Tuesday, October 28, 2003

ah...wtf!

i have been talking to A. a seriously depressed young woman. yet i don't get depressed because of that. instead, she shown me the side of life no one have ever shown me. all along, ever time i feel sad or down or depressed, people try to help me by bringing me back to the light of this fantasy. yes. i do feel better. for a while. A brought me back to reality. something that is really happening. she did not fool me into believing that the world is all well again, that everything is gonna be ok. in fact, she helped greatly by letting me know that the world is NOT going to be ok and everything is NOT going to be alright. yes. it is through this fact that i will learn and i will grow. at least for now, i learnt how to stop pleasing people and start ignoring how others look at me.

for once, i feel really comfortable talking to somebody. just talking. it is not as if i know A very well or she understands me. her thinking is very much similar to mine. to put it bluntly, we are equally weird. i did felt comfortable in confiding in others before but i have trouble in communications with them. so what's the use of me confiding in those people when i know very well that there's nothing they can help but just judge me? what's the use of sharing your problem with others? there's nothign they can help. trust me. nothing. i've decided to stop having the illusion that sharing my problem helps.(in fact, i got no one to share my problems with). what most people can do is just to pretend to listen (or maybe they really listen, but so?) and judge you. i don't want to be seen as weak. i want to be strong.

it's not easy to find people who is and enjoy being a lone ranger. we work and live alone though we do have company physically.

and btw, i was amazed when i began to look at some issues from another side of the story. something that i have never ever think about. for many times, i have only look at things from a reasonable point of view. however, last night , i found out there's another reasonable side of story in the most absurb side of the story. sounds complicating? try understanding someone with post natal depression. you get what i mean.

and i can feel my spirit lifted higher as the days go by.

Sunday, October 26, 2003

the only way we can tell apart dreams and reality is the process of waking up. but have you ever wonder what if you can't feel the waking up process? what if you dream that you are dreaming and you dreamt that you woke up? which one are you going to choose as the reality? why do people assume that waking up is the process that bring us from the dreams back to reality? why not falling asleep as a process to bring us from our illusions back to reality?
__________________________________________________
Tasks and exercises:
1. In the October 2003 blog entries, what does the writer say they learned, at least for now, from talking with A?
2. Continue the October 2003 blog entries after their final sentence.

(Source data)
__________________________________________________
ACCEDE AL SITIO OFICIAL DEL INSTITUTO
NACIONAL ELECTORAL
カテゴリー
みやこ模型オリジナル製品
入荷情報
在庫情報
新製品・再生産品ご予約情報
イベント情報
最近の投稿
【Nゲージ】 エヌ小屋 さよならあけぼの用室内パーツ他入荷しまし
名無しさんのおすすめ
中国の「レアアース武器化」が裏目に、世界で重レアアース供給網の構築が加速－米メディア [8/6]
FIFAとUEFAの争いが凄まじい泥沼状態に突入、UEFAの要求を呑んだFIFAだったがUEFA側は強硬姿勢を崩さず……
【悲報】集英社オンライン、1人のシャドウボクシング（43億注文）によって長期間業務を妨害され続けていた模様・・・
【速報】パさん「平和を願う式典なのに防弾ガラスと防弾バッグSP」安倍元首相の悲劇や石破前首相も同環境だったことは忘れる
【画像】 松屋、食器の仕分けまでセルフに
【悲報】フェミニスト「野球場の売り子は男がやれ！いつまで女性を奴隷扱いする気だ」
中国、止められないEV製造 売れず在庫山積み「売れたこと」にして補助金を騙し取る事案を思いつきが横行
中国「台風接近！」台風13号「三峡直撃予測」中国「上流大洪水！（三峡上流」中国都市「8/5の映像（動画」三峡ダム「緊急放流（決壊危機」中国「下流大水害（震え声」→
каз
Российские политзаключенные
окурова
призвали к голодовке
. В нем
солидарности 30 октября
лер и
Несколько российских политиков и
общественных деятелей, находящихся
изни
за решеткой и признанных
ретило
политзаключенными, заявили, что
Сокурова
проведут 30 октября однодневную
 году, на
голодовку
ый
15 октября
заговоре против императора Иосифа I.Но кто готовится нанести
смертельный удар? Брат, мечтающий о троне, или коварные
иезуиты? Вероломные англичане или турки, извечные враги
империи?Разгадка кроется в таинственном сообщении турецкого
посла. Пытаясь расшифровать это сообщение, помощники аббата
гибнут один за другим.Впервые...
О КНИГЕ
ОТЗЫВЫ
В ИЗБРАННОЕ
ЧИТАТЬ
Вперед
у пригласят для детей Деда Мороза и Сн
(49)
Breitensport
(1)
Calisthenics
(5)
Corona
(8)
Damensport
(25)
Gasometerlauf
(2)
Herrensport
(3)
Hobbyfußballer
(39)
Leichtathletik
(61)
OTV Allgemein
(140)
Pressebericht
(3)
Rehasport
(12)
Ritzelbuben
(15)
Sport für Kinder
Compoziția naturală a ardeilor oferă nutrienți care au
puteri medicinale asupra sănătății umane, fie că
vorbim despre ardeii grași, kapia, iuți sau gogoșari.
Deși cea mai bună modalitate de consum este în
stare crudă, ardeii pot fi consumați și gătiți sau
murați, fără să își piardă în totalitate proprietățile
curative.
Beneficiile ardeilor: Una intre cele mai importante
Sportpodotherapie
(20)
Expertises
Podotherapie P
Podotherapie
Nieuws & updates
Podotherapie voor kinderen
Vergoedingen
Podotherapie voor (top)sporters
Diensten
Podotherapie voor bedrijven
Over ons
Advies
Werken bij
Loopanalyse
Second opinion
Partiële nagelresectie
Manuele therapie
__________________________________________________
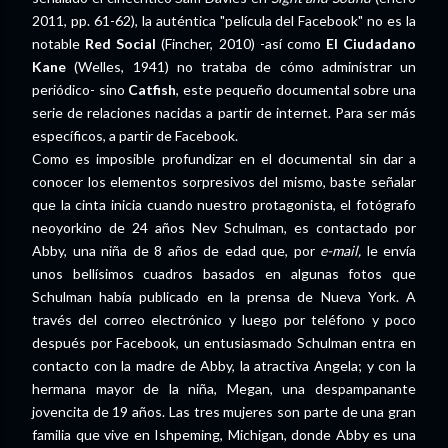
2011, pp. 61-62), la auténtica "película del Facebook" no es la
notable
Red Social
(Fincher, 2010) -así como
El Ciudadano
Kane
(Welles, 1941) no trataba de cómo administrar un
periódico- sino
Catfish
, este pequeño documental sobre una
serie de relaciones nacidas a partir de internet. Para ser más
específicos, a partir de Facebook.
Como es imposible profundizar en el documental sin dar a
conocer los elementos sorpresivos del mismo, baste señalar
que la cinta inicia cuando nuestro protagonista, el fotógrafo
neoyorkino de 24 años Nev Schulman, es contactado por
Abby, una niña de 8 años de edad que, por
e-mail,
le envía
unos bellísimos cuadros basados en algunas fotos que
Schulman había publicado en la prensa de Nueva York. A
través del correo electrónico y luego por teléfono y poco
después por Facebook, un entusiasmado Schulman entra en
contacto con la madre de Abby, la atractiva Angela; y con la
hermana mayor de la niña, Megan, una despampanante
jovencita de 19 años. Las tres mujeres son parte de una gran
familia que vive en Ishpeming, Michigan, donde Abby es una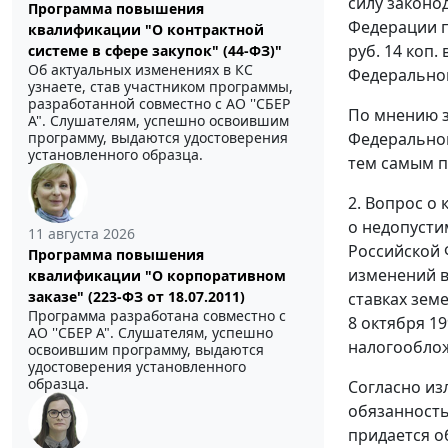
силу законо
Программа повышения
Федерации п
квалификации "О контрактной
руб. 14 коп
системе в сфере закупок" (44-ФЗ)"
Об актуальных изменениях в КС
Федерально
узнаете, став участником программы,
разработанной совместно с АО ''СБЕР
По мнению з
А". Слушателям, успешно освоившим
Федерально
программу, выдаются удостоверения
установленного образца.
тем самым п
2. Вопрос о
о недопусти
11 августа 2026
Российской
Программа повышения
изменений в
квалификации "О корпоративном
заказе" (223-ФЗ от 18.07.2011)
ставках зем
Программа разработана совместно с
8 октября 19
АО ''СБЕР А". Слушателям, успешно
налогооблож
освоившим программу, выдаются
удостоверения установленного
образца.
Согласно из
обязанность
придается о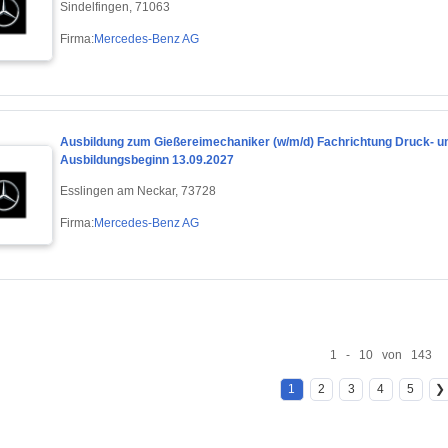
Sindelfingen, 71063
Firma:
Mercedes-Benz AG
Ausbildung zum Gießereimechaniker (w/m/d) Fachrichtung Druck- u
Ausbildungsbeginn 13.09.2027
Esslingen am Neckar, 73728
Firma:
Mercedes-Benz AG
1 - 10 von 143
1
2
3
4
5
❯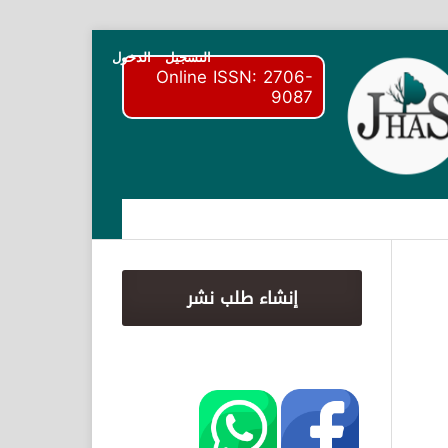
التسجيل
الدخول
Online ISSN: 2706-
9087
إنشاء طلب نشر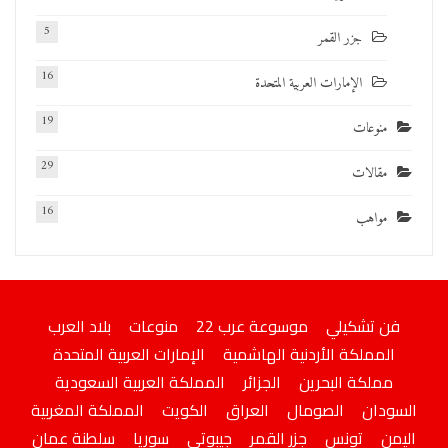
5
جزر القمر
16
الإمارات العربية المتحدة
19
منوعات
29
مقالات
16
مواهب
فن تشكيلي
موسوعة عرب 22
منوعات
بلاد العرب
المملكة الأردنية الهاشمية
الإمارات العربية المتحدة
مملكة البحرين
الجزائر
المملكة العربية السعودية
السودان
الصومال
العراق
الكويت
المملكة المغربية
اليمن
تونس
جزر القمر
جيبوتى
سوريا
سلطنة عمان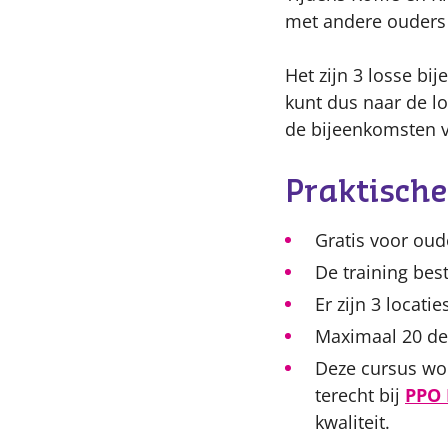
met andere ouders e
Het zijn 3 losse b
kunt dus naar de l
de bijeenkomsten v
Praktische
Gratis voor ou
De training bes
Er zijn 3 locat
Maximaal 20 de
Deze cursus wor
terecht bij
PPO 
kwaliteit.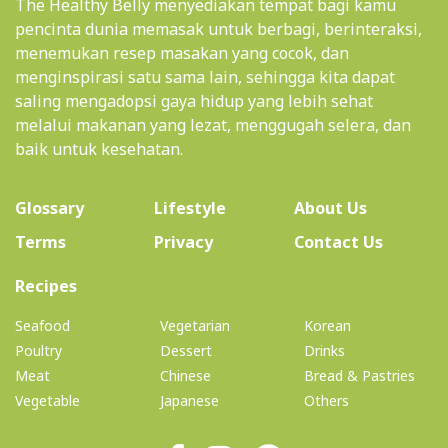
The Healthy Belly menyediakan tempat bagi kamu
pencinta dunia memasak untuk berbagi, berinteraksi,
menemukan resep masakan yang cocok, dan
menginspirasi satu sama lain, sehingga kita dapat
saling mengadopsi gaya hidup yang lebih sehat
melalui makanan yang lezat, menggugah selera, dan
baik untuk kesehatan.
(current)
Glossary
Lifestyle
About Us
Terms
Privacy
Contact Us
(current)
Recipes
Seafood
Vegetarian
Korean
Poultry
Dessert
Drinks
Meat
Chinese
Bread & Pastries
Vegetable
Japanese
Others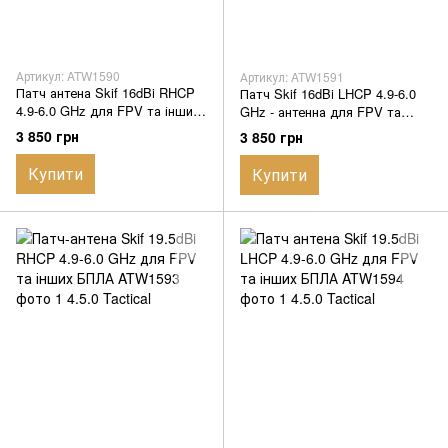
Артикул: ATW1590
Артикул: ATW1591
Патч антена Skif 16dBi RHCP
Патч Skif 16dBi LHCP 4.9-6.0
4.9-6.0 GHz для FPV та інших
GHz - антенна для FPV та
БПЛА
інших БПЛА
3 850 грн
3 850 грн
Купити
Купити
__________________________________________________
Activity answers:
1. How to stop pleasing people and start ignoring how others look at them.

2.
if there aren't dreams as real as reality, why do i feel it so vividly? the heat, the smell, the touch and the sound? why do i have cuts on my hands that i've gotten when i thought i was dreaming? why do i feel pains and aches that i've gotten when i'm supposed to be dreaming?

i observed a drop of blood on my shirt. damn. i hope she's ok. let's pray that she didn't do that again.

"are you happy today?"
"yes, i am. how about you?" i replied.

she turned away, trying her very best to use her smile to disguise her pain. there we go away, drowning ourselves in brandy, whisky and loud music. we got ourselves lost among the crowd. so lost that our troubles could not find us back. so lost that we didn't even know who we are. it's euphoric. a joy that is temporary but enough to make us smile.

"is she ok? she looks fine today." i asked S.
"no. she's not. look at your shirt. i bet you didn't noticed that."

oh fuck! i have blood stains all over my shirt. not drops of blood but splashes. i made sure my eyes never leave her.

things do go wrong somewhere in this world, when we are thinking happily that the world is still revolving. it's a preview to what's going to happen to me. i don't trust anyone. she don't trust anyone. i feel no fuck for anybody in this place of deception. i live my own life in my own way. i have friends but i have no close friends. i have nobody to turn to. so what if i have? he or she can only watch me fade away helplessly. so what if i care for someone? all i can do is also to watch him or her fade away helplessly. it's a deception that we need each other. no. we only need each other to know that we are still alive, still surviving in this crap.

i should stop being bothered by what others say about me or think about me. no one judges me except myself and god. let them be. let them go ahead and think that they are more superior than me.

"i never turn back to them once they betrayed me. why should i? they don't deserve a second chance."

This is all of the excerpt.